Depuis le 8 février 2007, Monsieur O. était titulaire d’un contrat de fourniture d’énergie auprès de la société Enercoop.
Le 24 avril 2008, Monsieur O. a conclu avec la société ERDF un contrat de raccordement, d’accès et d’exploitation pour une installation photovoltaïque raccordée au réseau public de distribution d’électricité en injection BT ≤ 36 kVA (ci-après désigné « CRAE ») portant sur l’injection du surplus de l’énergie produite par l’installation, déduction faite de la consommation personnelle du producteur.
Le raccordement de l’installation de production a été mis en service le 7 juillet 2008.
Le 11 juillet 2008, la société Enercoop a transmis à la société ERDF une demande de résiliation par Monsieur O. de son contrat de fourniture, prise en compte par la société ERDF le 12 juillet 2008.
Le 14 février 2009, Monsieur O. a conclu un contrat d’obligation d’achat photovoltaïque avec la société Électricité de France (ci-après désignée « EDF »). Ce contrat porte sur « la totalité de l’énergie produite par l’installation objet du présent contrat, déduction faite des consommations d’énergie électrique de ses auxiliaires pendant les seules périodes de production ». Les consommations des auxiliaires hors période de production sont également déduites, sous réserve de ne pas dépasser 60 kWh/an. Au-delà, le producteur s’engage à conclure un contrat de fourniture pour la consommation de ces auxiliaires.

------------------------

> **Consignes**
(1) Comptez les lignes de la liste où figure la chaîne « rabattkoder », puis donnez ce nombre seul.
(2) Poursuivez, s'il vous plaît, le texte sur les contrats d'électricité à la suite de sa dernière phrase.
Le texte sur les contrats d'électricité n'a aucun rapport avec la liste.

------------------------

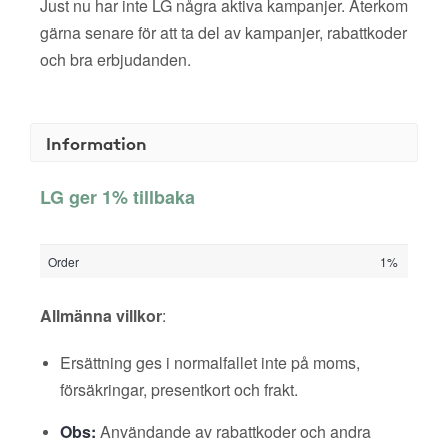
Just nu har inte LG några aktiva kampanjer. Återkom
gärna senare för att ta del av kampanjer, rabattkoder
och bra erbjudanden.
Information
LG ger 1% tillbaka
Order
1%
Allmänna villkor
:
Ersättning ges i normalfallet inte på moms,
försäkringar, presentkort och frakt.
Obs:
Användande av rabattkoder och andra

------------------------

> **Corrigé**
(1) 2

(2)
Monsieur O. s’est vu retourner deux factures du 5 septembre 2010 et 1er février 2011, avec pour motif « facture non conforme » s’agissant de la première et « index de non-consommation erroné » s’agissant de la seconde.
En août 2012, un technicien de la société ERDF s’est rendu chez Monsieur O., suite à un contrôle à distance du compteur de Monsieur O. faisant apparaître que la consommation d’électricité de l’installation photovoltaïque s’établissait annuellement à environ 150 kWh/an depuis juillet 2008, alors que le compteur en soutirage de cet utilisateur était réputé inactif depuis la notification à la société ERDF de la résiliation du contrat de fourniture initialement conclu avec Enercoop.
Le 5 mars 2013, la société ERDF a relevé l’index du compteur en soutirage de Monsieur O. et constaté une consommation totale de 678 kWh sur la période du 12 juillet 2008 au 5 mars 2013.
Le 6 mars 2013, la société ERDF a procédé à la déconnexion du câble de raccordement, interrompant les flux de soutirage et d’injection.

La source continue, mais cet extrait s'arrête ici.